Die Opening & Endings, sprechen mit Visuell ziemlich an und gehören in dem Bereich auch zu meinen Favoriten. Folge 11, gibt uns ein neues Video, zu (Monster without a Name)Namae no Nai Kaibutsu und Folge 12, fängt mit einer anderen Version, von Out Of Control an. Auch das zweite Ending kommt, zuerst mit einer anderen Version daher, die mir zumindest besser gefällt als die zweite.

Musik:
Abnormalize von Ling tosite sigure, Out Of Control von Nothings Carved in Stone & Monster without a Name, gefolgt von All Alone With You von EGOIST gehen bei mir, direkt ins Ohr und gehören ebenfalls zu meinen Favoriten auf dem MP3-Player.

An der Musik(von Yugo Kanno) gibt es ebenso nichts auszusetzten, sie Funktioniert sehr gut.
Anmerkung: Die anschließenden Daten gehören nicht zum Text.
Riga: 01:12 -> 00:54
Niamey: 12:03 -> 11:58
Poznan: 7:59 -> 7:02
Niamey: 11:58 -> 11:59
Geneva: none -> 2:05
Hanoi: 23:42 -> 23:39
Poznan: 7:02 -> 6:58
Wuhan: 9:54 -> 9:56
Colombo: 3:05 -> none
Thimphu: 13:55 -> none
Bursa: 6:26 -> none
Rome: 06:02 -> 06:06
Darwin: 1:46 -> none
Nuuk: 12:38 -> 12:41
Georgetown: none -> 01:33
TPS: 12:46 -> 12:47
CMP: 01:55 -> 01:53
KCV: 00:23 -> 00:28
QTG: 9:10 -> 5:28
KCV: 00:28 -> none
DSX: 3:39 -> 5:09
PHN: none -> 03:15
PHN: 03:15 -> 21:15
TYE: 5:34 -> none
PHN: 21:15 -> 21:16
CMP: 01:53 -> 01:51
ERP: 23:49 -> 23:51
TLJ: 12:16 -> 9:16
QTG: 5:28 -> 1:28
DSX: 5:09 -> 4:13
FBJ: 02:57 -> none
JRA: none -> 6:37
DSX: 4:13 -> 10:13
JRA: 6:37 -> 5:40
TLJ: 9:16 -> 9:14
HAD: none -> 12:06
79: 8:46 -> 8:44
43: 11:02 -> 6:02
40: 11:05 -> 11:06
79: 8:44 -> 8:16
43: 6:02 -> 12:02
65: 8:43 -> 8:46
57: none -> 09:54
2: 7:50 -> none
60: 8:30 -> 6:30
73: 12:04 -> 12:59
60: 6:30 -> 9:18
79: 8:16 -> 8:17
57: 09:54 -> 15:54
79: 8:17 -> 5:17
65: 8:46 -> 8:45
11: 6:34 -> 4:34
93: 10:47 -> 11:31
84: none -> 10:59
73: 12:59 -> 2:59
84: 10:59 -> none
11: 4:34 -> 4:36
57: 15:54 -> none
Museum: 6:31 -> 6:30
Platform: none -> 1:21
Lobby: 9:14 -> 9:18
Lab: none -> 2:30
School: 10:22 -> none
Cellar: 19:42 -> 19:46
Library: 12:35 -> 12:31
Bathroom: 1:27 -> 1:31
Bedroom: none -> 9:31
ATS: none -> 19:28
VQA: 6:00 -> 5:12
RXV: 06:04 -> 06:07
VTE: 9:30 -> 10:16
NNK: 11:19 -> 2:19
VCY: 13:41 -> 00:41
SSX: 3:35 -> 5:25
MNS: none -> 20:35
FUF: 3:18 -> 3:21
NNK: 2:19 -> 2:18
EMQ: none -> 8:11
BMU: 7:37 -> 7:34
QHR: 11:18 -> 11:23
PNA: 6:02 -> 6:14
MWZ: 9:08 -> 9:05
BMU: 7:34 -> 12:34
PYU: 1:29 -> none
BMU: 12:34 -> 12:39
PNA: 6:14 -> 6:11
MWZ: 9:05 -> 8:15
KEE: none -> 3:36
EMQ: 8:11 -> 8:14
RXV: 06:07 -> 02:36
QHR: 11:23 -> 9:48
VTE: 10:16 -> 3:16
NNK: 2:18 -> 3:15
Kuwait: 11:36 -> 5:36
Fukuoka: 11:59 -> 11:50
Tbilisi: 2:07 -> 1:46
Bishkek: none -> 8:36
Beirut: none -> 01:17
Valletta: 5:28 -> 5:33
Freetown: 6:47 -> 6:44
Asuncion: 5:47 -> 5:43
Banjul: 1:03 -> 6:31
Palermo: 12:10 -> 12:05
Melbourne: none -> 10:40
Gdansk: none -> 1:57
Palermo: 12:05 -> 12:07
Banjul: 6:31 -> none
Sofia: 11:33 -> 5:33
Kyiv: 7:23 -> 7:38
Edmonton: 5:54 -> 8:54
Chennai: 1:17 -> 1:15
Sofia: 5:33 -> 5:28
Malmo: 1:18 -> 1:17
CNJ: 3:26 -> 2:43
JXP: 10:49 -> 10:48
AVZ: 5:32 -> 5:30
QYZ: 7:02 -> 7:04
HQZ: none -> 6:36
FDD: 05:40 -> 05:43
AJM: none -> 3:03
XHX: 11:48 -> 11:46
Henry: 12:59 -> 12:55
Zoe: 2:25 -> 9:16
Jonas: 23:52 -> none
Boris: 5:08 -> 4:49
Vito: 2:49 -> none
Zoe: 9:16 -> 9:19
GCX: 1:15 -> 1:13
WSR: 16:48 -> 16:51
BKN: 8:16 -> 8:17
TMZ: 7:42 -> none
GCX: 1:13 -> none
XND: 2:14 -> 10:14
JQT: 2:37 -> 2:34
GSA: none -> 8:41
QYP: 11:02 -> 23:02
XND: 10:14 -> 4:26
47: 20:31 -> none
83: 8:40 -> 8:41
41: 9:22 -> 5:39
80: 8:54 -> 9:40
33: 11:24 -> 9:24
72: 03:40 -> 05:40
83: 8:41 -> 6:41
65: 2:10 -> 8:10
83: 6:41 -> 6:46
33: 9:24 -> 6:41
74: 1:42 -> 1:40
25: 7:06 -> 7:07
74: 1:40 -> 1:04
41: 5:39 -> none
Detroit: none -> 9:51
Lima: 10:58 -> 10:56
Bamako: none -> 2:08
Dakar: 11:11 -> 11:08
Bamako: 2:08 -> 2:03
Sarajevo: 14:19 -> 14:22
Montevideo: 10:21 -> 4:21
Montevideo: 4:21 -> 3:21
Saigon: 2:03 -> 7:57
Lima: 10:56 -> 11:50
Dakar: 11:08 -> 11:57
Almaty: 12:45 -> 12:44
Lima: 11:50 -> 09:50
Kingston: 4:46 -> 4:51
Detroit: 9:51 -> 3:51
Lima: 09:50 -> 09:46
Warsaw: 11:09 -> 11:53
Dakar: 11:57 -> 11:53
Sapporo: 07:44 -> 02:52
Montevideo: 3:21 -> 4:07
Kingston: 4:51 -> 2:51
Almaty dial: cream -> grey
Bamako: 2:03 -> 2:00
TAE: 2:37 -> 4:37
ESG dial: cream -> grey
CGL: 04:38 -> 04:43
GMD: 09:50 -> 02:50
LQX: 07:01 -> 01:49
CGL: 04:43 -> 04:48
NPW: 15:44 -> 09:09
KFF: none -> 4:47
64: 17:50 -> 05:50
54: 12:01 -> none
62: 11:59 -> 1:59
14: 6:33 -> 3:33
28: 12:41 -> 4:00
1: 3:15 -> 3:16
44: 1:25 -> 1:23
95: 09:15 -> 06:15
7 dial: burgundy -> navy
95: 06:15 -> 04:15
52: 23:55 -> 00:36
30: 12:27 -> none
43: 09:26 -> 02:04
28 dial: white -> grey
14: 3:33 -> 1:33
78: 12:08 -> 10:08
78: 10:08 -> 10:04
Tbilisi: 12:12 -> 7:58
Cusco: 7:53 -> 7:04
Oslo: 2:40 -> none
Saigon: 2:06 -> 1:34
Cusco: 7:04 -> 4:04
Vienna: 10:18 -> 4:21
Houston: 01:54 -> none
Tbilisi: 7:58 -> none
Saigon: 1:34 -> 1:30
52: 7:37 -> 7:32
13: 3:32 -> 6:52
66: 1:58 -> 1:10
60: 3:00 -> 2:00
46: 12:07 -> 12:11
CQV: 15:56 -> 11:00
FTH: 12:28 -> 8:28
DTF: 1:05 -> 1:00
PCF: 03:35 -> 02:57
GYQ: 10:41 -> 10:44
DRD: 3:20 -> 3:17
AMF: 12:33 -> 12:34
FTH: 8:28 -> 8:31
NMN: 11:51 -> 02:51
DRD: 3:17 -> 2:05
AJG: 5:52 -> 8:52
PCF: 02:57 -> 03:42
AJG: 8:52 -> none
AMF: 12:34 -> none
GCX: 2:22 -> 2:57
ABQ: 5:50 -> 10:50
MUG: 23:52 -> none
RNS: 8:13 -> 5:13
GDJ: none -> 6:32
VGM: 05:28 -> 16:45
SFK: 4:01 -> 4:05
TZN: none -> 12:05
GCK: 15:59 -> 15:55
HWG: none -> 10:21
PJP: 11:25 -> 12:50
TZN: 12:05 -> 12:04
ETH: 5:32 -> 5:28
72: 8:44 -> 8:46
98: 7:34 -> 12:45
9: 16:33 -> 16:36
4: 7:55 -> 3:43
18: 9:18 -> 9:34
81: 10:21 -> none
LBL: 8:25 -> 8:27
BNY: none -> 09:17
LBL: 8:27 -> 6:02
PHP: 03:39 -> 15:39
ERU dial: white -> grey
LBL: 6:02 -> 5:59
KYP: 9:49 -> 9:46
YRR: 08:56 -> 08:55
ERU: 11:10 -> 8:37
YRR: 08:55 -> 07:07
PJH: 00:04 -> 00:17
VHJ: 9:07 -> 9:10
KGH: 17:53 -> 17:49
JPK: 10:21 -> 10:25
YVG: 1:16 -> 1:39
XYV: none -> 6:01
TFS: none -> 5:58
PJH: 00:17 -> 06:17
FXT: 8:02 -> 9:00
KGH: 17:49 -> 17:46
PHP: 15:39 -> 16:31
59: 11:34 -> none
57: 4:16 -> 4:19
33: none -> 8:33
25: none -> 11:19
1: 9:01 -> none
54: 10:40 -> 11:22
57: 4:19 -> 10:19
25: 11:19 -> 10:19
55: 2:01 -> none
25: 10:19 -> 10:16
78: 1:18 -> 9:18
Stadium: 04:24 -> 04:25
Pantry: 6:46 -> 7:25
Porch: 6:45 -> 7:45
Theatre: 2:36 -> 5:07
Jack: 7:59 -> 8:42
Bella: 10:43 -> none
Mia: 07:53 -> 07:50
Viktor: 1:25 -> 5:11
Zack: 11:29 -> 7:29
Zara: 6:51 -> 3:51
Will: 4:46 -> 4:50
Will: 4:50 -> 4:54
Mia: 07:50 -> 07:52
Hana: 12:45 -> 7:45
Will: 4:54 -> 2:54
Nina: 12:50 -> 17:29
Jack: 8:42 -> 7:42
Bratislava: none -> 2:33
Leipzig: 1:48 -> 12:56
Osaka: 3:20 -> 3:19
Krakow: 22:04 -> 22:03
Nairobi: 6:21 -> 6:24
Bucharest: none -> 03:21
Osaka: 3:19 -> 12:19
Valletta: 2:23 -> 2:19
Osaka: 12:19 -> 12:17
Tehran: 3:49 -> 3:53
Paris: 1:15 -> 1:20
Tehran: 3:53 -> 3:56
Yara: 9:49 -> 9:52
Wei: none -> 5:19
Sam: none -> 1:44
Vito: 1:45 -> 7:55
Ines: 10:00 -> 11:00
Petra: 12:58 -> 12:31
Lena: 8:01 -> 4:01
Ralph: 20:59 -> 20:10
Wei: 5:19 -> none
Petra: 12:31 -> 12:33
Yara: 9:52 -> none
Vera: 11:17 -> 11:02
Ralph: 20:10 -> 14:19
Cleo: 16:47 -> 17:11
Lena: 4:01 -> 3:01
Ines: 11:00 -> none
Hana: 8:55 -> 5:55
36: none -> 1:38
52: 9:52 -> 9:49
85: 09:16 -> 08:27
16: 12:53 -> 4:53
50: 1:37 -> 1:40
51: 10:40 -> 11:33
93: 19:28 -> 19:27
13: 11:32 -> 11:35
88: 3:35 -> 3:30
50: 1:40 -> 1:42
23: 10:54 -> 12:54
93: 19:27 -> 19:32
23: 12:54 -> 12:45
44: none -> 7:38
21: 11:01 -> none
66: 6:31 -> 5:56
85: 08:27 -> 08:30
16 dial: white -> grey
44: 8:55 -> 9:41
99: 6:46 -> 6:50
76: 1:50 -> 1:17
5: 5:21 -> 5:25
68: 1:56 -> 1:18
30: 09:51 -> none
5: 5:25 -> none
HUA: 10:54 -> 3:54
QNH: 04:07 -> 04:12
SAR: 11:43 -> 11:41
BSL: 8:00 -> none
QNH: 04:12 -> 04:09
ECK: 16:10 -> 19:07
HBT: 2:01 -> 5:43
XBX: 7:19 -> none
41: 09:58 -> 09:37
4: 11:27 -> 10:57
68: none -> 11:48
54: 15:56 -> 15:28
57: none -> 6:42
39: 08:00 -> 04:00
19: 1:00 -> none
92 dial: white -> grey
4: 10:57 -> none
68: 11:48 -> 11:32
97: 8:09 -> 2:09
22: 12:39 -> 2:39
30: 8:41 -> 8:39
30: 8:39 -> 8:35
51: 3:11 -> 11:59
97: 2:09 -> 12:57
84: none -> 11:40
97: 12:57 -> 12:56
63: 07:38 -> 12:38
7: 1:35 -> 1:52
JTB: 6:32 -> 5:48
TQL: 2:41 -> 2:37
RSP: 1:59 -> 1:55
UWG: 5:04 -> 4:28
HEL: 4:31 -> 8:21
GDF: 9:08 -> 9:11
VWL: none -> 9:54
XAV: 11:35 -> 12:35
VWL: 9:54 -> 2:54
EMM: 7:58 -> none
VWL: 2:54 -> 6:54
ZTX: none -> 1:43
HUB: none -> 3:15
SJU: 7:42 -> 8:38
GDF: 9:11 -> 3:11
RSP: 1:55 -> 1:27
Trance, Western,Dubstabe, bedrohliche Geigenmusik, klassische Musik und auch die Orgelmusik, wenn Makishima alleine oder mit anderen Auftritt und bedeutende Aussagen macht, verfehlen nie ihr Ziel.

Fazit:
Psycho Pass kenne ich, seit dem er 2013 im japanischen Fernsehen lief und wahr für viele Jahre lang, für mich ein perfektes Meisterwerk. Dann kam Project itoh´s Harmony und mir wurde gezeigt, wie mann ein perfektes Ende macht und das Obwohl der Antagonist tot ist. Psycho Pass Staffel 1 würde mir, mittlerweile besser zusagen, wenn es Makishima oder jemand anders geschafft hätte, das System zu ändern. Auch gibt es ein Paar optische Dinge, die mich gestört haben und das die Leute einfach zugesehen haben, wie eine Frau auf der Straße getötet wird! Eigentlich sollten da Passanten eingreifen! Die Bevölkerung in Psycho Pass hat mir auch zu spät zu Selbstjustiz gegriffen- gut, dass sie überhaupt Selbstjustiz ausgeübt hat. Wie sich Akane aber als Fish-out-of-Water Figur behaupten muss und trotzdem die Moral nicht aufgibt, fand ich gut. Zudem, das Handeln von Akane, das sie Makishima eins überbrät, als auch Makishima selber der das System ändern möchte, durchaus logisch ist. Besonders toll fand ich Akane auch als Gegenspieler für das Sybil-System und ihre Charakterentwicklung ihm Laufe der Serie! Was ich teilweise wieder nicht so gut finde, sind ein paar Dialoge die einfach zu offensichtlich und plump sind.zb. In Folge 19. der Soundtrack und die OP & ED´s sind aber nach wie vor Phänomenal geil! So ist die Serie zwar immer noch im 4,5 Sterne Bereich(Halbes Meisterwerk) aber auch nur 93 Prozent, was der niedrigste Einzelwert in diesem Bereich darstellt, zum Vergleich danach beginnt der 4Sterne Bereich(Hervorragend).
Beitrag wurde zuletzt am 06.12.2018 um 07:51 geändert.